Stored data
◆ ◆ ◆

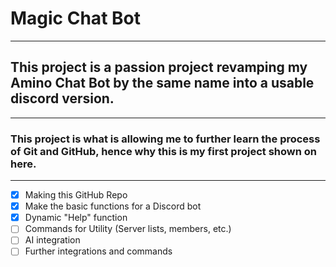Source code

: # Magic Chat Bot

---

## This project is a passion project revamping my Amino Chat Bot by the same name into a usable discord version.

---

### This project is what is allowing me to further learn the process of Git and GitHub, hence why this is my first project shown on here.

---

- [x] Making this GitHub Repo
- [x] Make the basic functions for a Discord bot
- [X] Dynamic "Help" function
- [ ] Commands for Utility (Server lists, members, etc.)
- [ ] AI integration
- [ ] Further integrations and commands
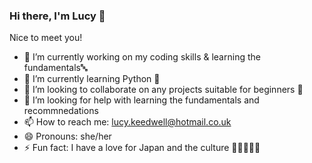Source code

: ### Hi there, I'm Lucy 👋

Nice to meet you!

- 🔭 I’m currently working on my coding skills & learning the fundamentals🔤
- 🌱 I’m currently learning Python 🐍
- 👯 I’m looking to collaborate on any projects suitable for beginners 👶
- 🤔 I’m looking for help with learning the fundamentals and recommnedations
- 📫 How to reach me: lucy.keedwell@hotmail.co.uk
- 😄 Pronouns: she/her
- ⚡ Fun fact: I have a love for Japan and the culture 🍡🍙🗾🎎🏯

<!--
**LucyKeed/LucyKeed** is a ✨ _special_ ✨ repository because its `README.md` (this file) appears on your GitHub profile.

Here are some ideas to get you started:

- 🔭 I’m currently working on ...
- 🌱 I’m currently learning ...
- 👯 I’m looking to collaborate on ...
- 🤔 I’m looking for help with ...
- 💬 Ask me about ...
- 📫 How to reach me: ...
- 😄 Pronouns: ...
- ⚡ Fun fact: ...
-->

◆ ◆ ◆

▸ **Job**
Each line above where the word "with" occurs should be returned in full.

▸ **Result for this exercise**
- 🤔 I’m looking for help with learning the fundamentals and recommnedations
- 🤔 I’m looking for help with ...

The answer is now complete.